The World Today - Friday, 30 January , 2009 12:17:00

Reporter: Brendan Trembath

ELIZABETH JACKSON: The main message from the World Economic Forum is to get out of the economic
crisis as quickly as possible.

But patience is running out in countries like France. Unions there have led huge protests against
the Government's handling of the crisis.

Brendan Trembath prepared this report.

(Sound of protest)

BRENDAN TREMBATH: Mass anger over the French Government's handling of the global financial crisis.
Police estimate about a million workers took part in protests around France but unions put the
total at more than two-million.

It didn't matter either way to this commuter who questioned the timing of the protest.

FRENCH COMMUTER (translated): I am not against the fact that people demonstrate to defend their
interests and their benefits as they say, but is this really the best time to do it considering
what is going on right now with the economic crisis and everything else that risks happening on the
international level? So I really don't think it's the best time to have done this. But well, this
is typically French.

BRENDAN TREMBATH: The streets were blocked by workers angry about the fallout from France's
worsening economy. Jobs and wages are under threat.

The head of the Socialist Party Martine Aubry says France's President should reorder his
priorities.

MARTINE AUBRY (translated): I am waiting for Nicolas Sarkozy to realise that in all the
neighbouring countries, Great Britain, Germany, Spain and tomorrow Obama, everybody is
re-energising the economy so he should stop lowering taxes of the richest people and giving
billions to the banks that are not redistributing that money to small and mid-sized businesses or
to individuals.

He should help re-energise the purchasing power for retirees and workers so that people start
buying again.

BRENDAN TREMBATH: The global financial crisis has been dominating talks across the border in
Switzerland. Heads of state, finance ministers and central bank governors are taking part in an
annual talkfest known as the World Economic Forum.

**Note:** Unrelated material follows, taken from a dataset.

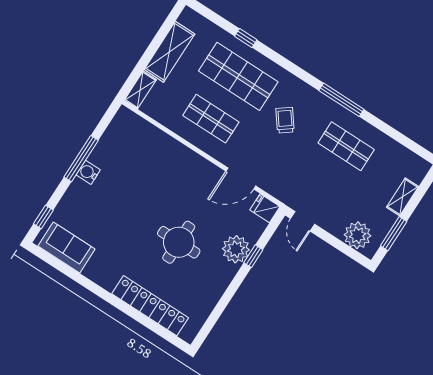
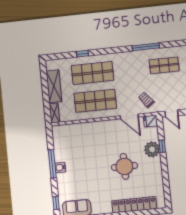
shop shelf: (211, 119) -> (95, 101), width x1.43, depth x1.36
trolley: (285, 120) -> (146, 100), moved
door: (241, 178) -> (129, 116), hinge flipped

So far China's Premier Wen Jiabao has told delegates that China is helping fight the financial
crisis by taking steps to boost its own economy but he's tried to be realistic about what can be
done.

WEN JAIBAO (translated): To be honest, it will be a tall order to achieve a growth rate of eight
per cent of the Chinese economy in 2009 but I still hold the conviction that with hard work, we
will be able to obtain this goal.

BRENDAN TREMBATH: China has announced a stimulus package and pushed state-owned banks to increase
lending.

The United States argues China could do more on the economy front, like allow its currency to trade
more freely. China has limited gains in the Yuan. The move makes China's exports more attractive
but it doesn't help the ballooning US trade deficit.

The former US President Bill Clinton is in Davos too and says countries have to work together to
revive the world economy.

BILL CLINTON: I believe that we will get through this. People always ask, you know, when will it be
over? And I want to say 3.15 November the 7th, 2009 (laughter). Nobody knows.

BRENDAN TREMBATH: The World Economic Forum talks extend to national security and it's been a hot
topic too.

A discussion on the conflict in Gaza became heated when Israel's President Shimon Peres clashed
with Turkey's Prime Minister Recep Tayyip Erdogan.

RECEP TAYYIP ERDOGAN (translated): President Peres, President Peres you are older than I am and you
have a very strong voice. I feel that you perhaps feel a bit guilty and that's why, perhaps, you
have been so strong in your voice, so loud.

Well, you kill people. I remember the children who died on beaches.

BRENDAN TREMBATH: The World Economic Forum meeting wraps up tomorrow.

ELIZABETH JACKSON: Brendan Trembath reporting.